One Loop Does Not Fit All


S. Pantella and S. Idreos, “One Loop Does Not Fit All,” in Proceedings of the ACM SIGMOD International Conference on Management of Data, Melbourne, Australia, 2015.
Just-In-Time (JIT) compilation increasingly becomes a key technology for modern database systems. It allows the creation of code on-the-fly to perfectly match an active query. In the past, it has been argued that a query should be compiled to a single loop that performs all query actions, for example, all selects over all relevant columns. On the other hand, vectorization – a common feature in modern data systems – allows for better results by evaluating the query predicates sequentially in different tight for-loops.

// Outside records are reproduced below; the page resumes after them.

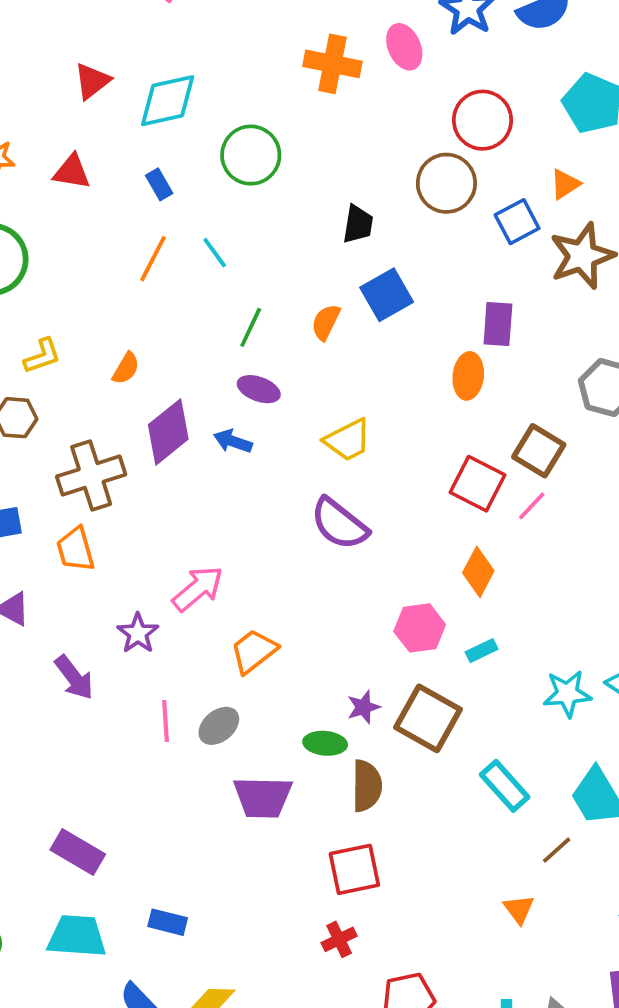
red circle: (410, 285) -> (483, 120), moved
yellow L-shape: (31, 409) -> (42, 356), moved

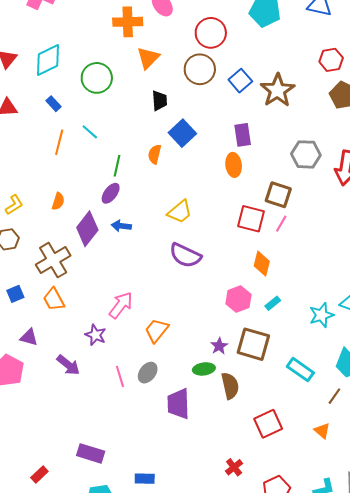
orange triangle: (565, 184) -> (148, 58), moved, size x1.4
purple ellipse: (259, 389) -> (111, 193), moved, turned -60
purple trapezoid: (263, 797) -> (178, 404), turned 100
red square: (354, 869) -> (268, 424), moved

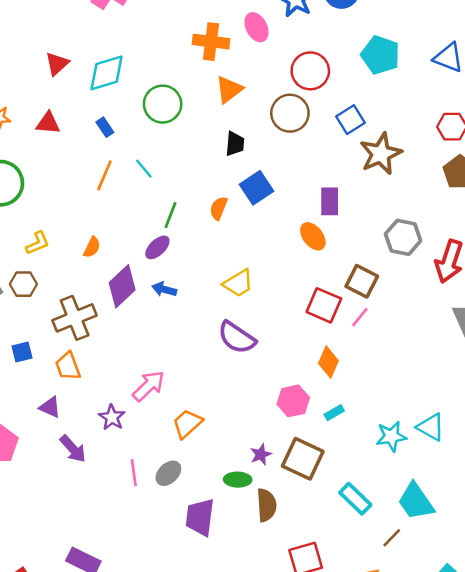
blue square: (240, 81) -> (351, 120), moved
orange ellipse: (234, 165) -> (313, 236), turned -40
purple triangle: (29, 337) -> (50, 407), moved

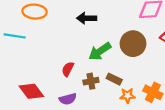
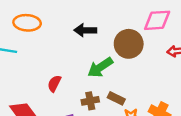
brown circle: (133, 44) -> (129, 44), moved
red semicircle: (68, 69) -> (54, 83), moved

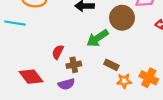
brown cross: (90, 101) -> (74, 65), moved

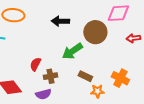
orange cross: (149, 78) -> (120, 78), moved

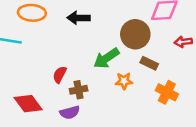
black arrow: (60, 21) -> (79, 18), moved
brown rectangle: (85, 76) -> (149, 63), moved
orange star: (97, 91) -> (124, 81), moved

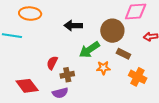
black arrow: (79, 18) -> (73, 26), moved

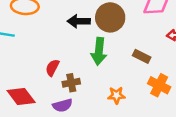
brown circle: (112, 31) -> (110, 17), moved
green arrow: (89, 50) -> (99, 51), turned -50
orange star: (103, 68) -> (116, 95), moved

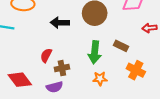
black arrow: (79, 21) -> (60, 23), moved
green arrow: (99, 51) -> (95, 52), moved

In this paper, we study JIT compilation for modern in- memory column-stores in detail and we show that, contrary to the common belief that vectorization outweighs the benefits of having one loop, there are cases in which creating a single loop is actually the optimal solution. In fact, deciding between multiple or a single loop is not a static decision; instead, it depends on (per column) query selectivity. We perform our experiments on a modern column-store prototype that supports vectorization and we show that, depending on selectivity, a different code layout is optimal. When a select operator is implemented with a no-branch design, for low selectivity creating multiple loops performs better than a single loop. A single tight loop performs better otherwise.